About this task
Scan the lines below; pull out those with "cancer".

Data for this exercise
[Start of Attachment]
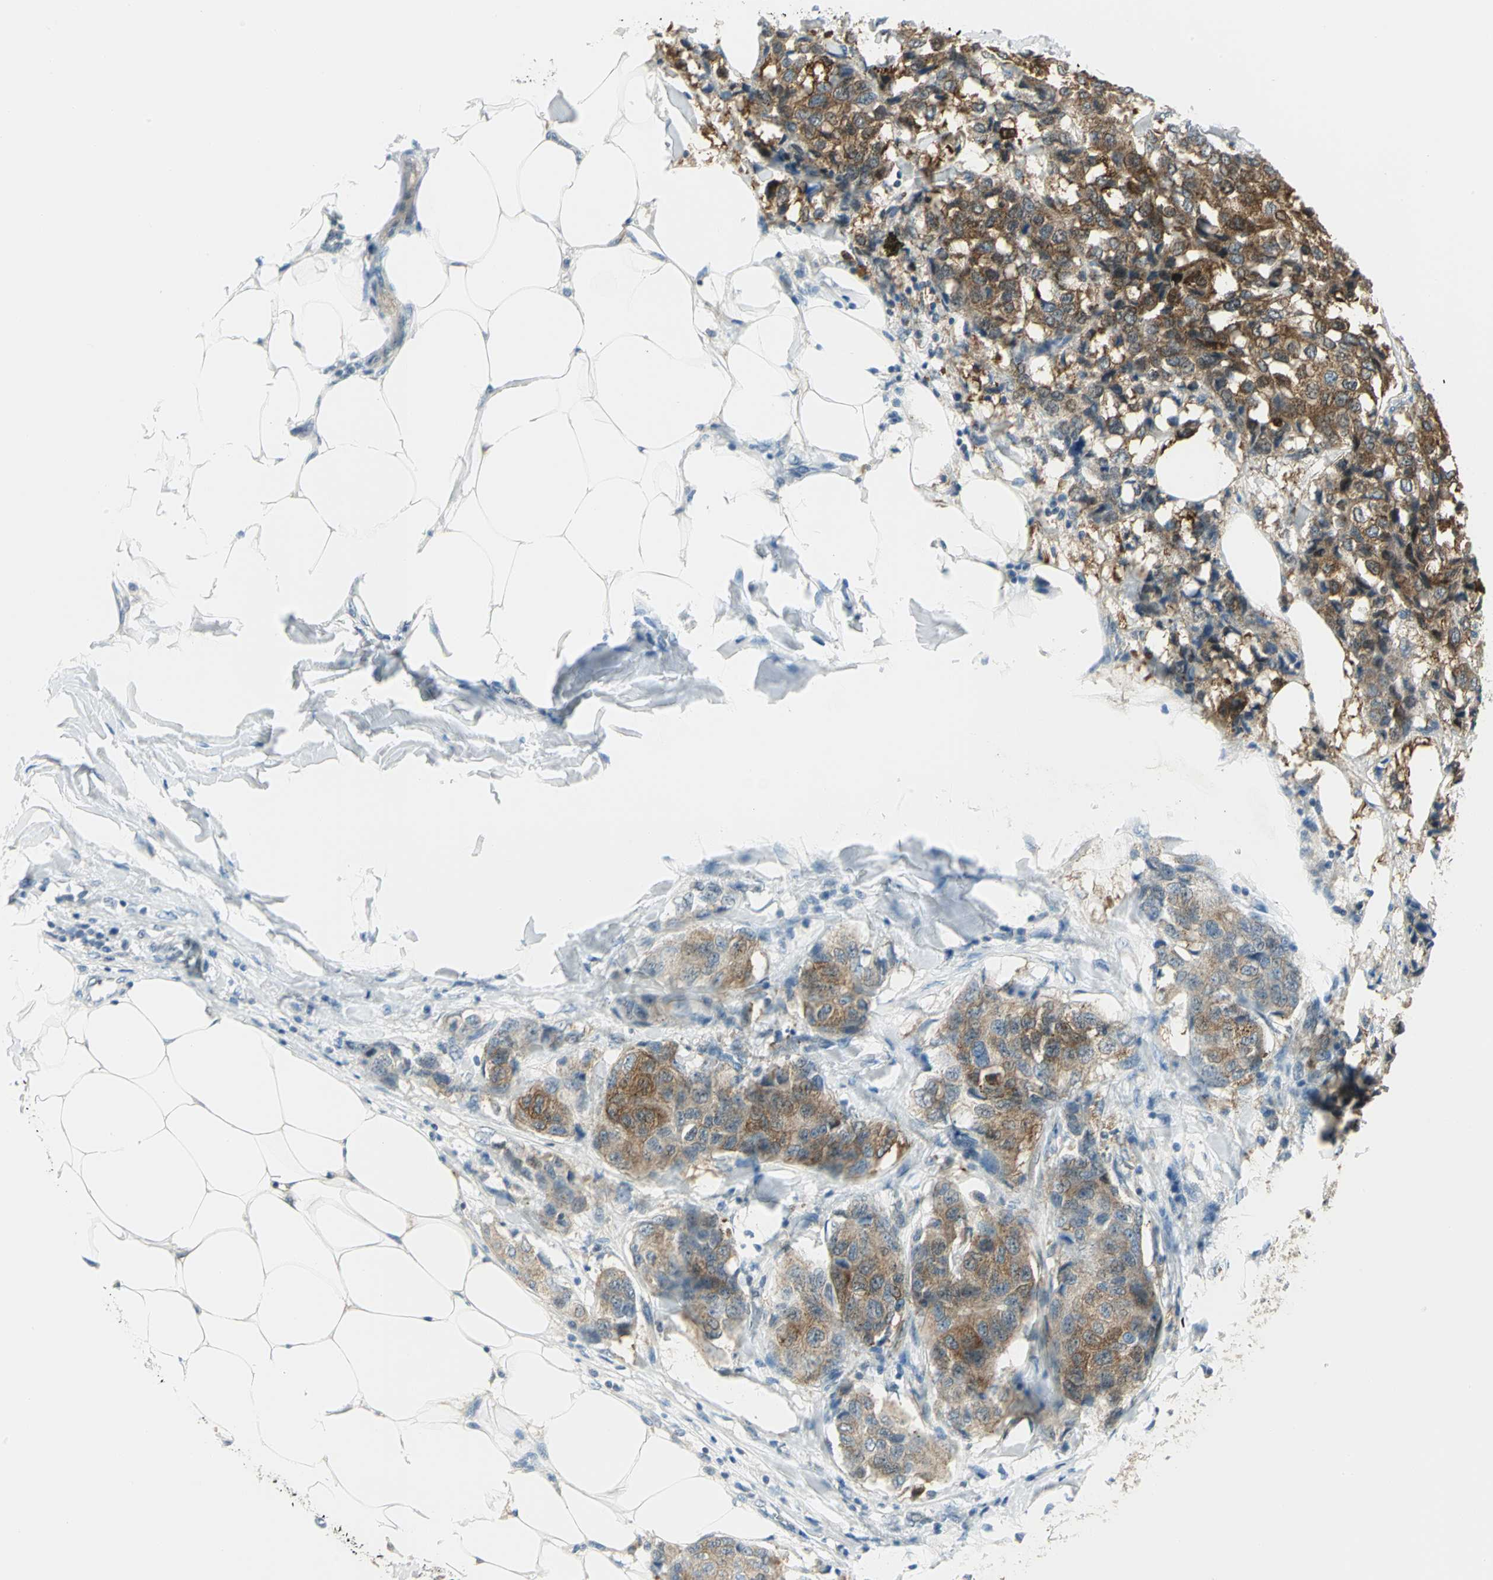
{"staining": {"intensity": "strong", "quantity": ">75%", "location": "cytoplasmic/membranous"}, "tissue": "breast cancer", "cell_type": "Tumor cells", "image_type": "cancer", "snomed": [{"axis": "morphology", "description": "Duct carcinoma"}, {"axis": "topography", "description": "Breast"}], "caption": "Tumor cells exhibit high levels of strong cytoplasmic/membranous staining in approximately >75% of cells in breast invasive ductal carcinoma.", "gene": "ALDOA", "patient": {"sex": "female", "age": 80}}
[End of Attachment]
[Start of Attachment]
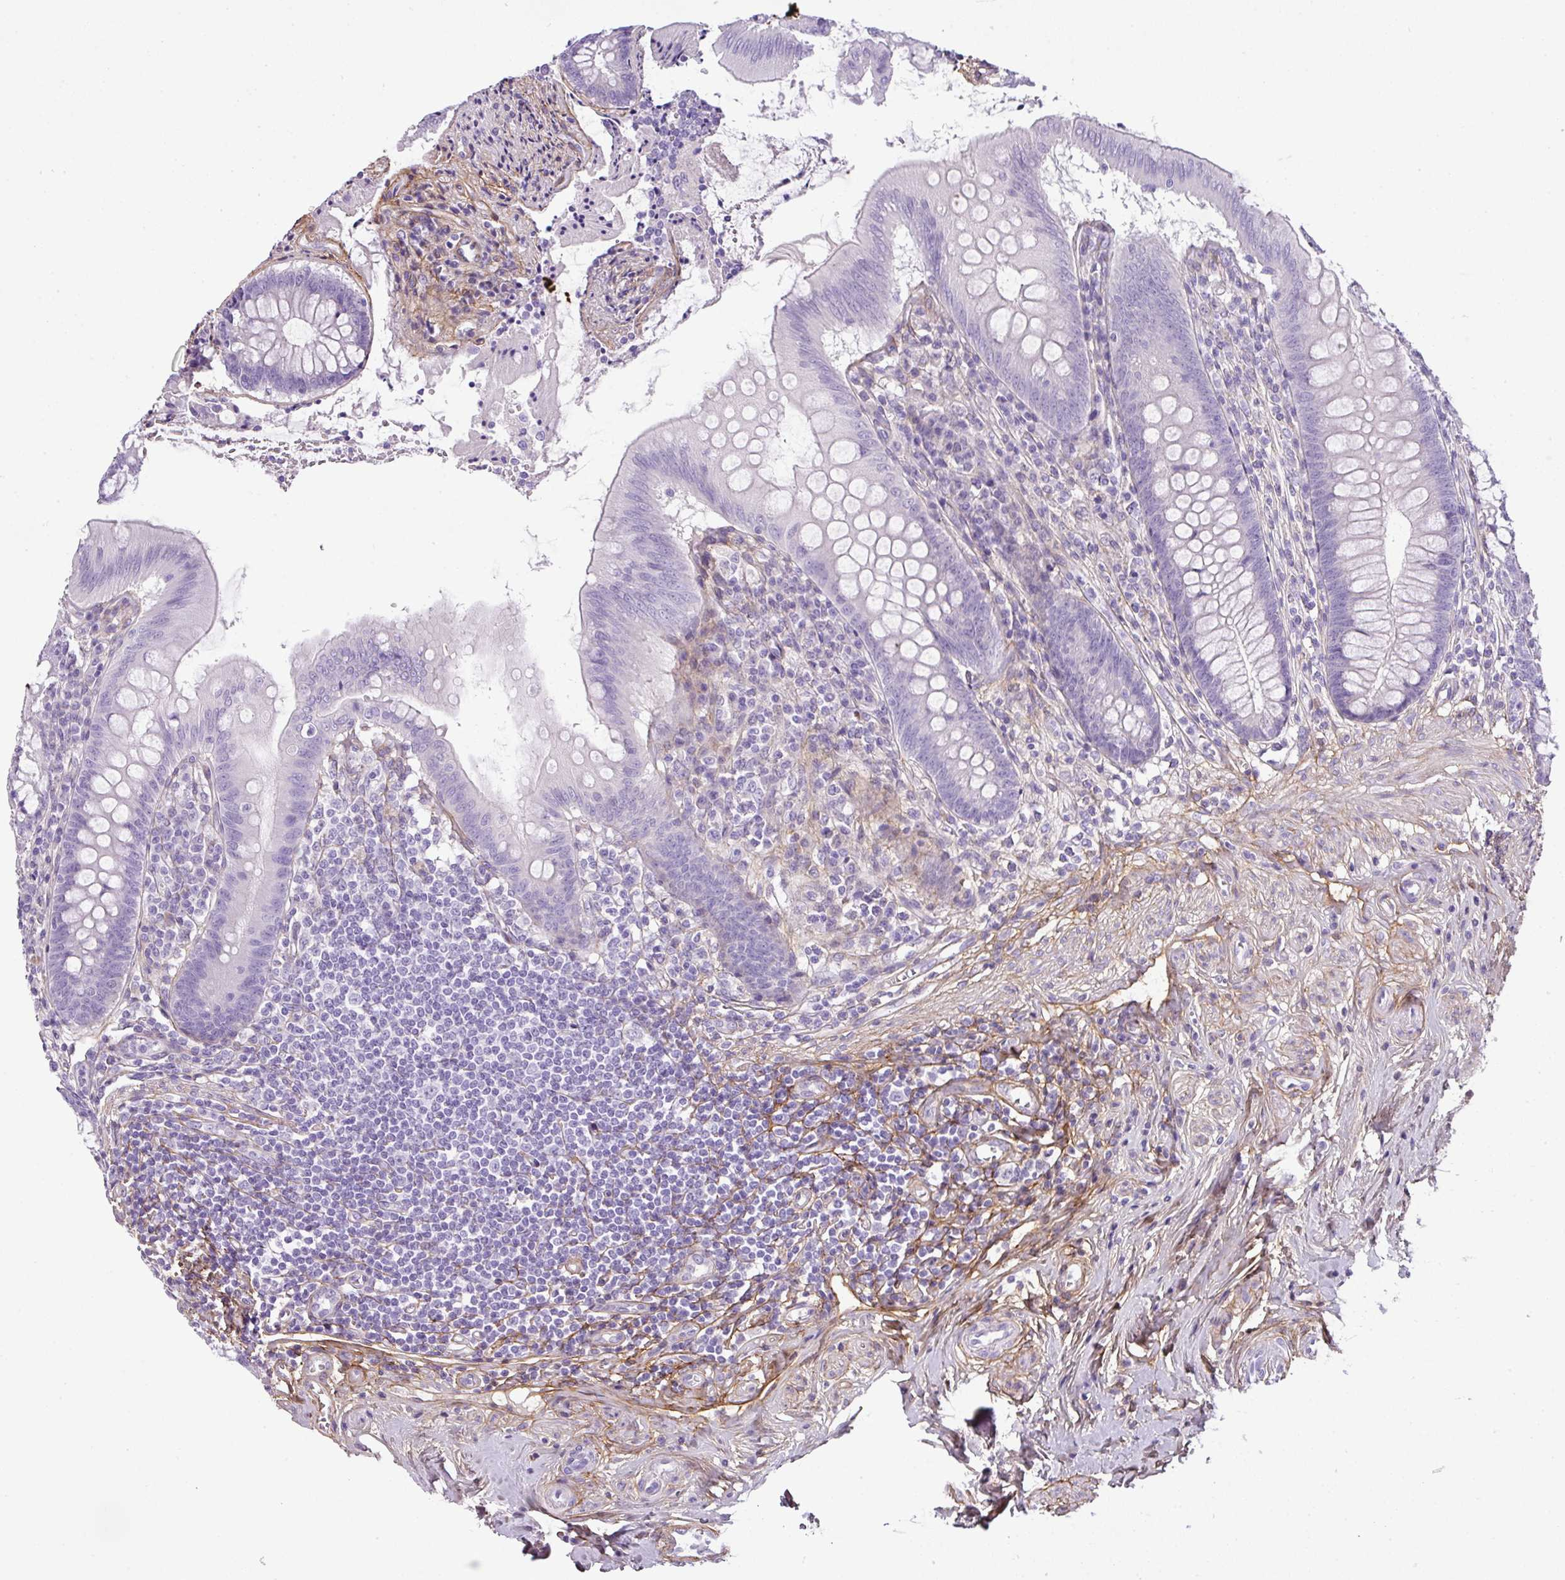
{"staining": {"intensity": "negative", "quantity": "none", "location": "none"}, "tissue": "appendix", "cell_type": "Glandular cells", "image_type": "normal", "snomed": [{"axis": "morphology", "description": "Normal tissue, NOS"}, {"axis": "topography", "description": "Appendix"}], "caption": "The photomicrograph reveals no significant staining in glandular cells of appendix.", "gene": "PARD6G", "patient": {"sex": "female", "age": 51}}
[End of Attachment]
[Start of Attachment]
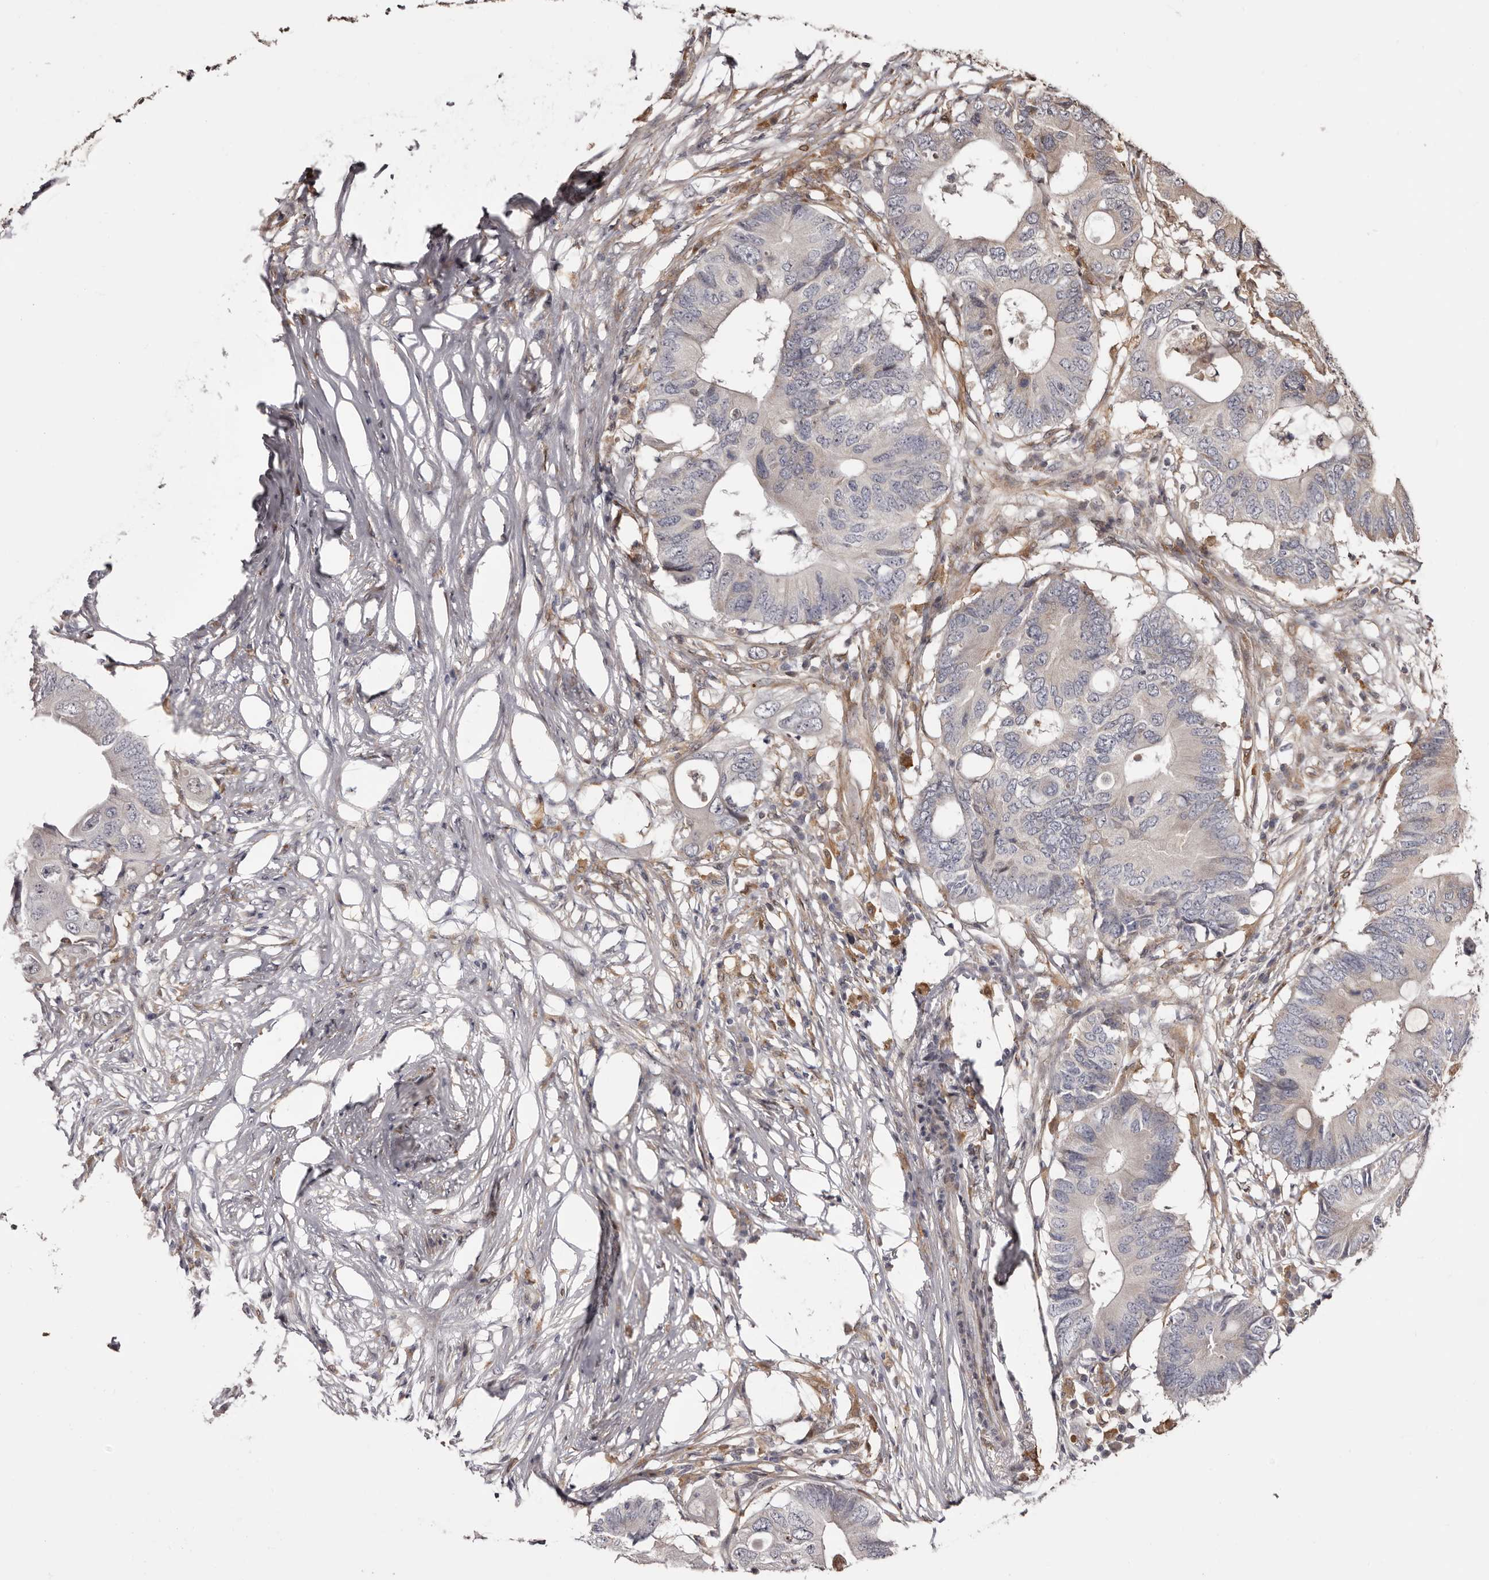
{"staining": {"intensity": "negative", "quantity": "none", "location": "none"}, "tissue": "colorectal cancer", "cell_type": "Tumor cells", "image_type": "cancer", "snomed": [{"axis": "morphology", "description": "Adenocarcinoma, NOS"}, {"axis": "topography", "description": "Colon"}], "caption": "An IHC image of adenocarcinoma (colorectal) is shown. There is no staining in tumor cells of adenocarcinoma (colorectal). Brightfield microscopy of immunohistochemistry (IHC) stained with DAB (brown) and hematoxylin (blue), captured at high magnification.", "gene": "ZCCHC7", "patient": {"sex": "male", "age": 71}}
[End of Attachment]
Output
{"staining": {"intensity": "strong", "quantity": ">75%", "location": "cytoplasmic/membranous"}, "tissue": "breast cancer", "cell_type": "Tumor cells", "image_type": "cancer", "snomed": [{"axis": "morphology", "description": "Duct carcinoma"}, {"axis": "topography", "description": "Breast"}], "caption": "Tumor cells exhibit high levels of strong cytoplasmic/membranous staining in approximately >75% of cells in breast invasive ductal carcinoma.", "gene": "ALDOA", "patient": {"sex": "female", "age": 80}}
{"staining": {"intensity": "negative", "quantity": "none", "location": "none"}, "tissue": "colorectal cancer", "cell_type": "Tumor cells", "image_type": "cancer", "snomed": [{"axis": "morphology", "description": "Adenocarcinoma, NOS"}, {"axis": "topography", "description": "Colon"}], "caption": "An IHC image of adenocarcinoma (colorectal) is shown. There is no staining in tumor cells of adenocarcinoma (colorectal). Brightfield microscopy of immunohistochemistry (IHC) stained with DAB (brown) and hematoxylin (blue), captured at high magnification.", "gene": "ZCCHC7", "patient": {"sex": "male", "age": 71}}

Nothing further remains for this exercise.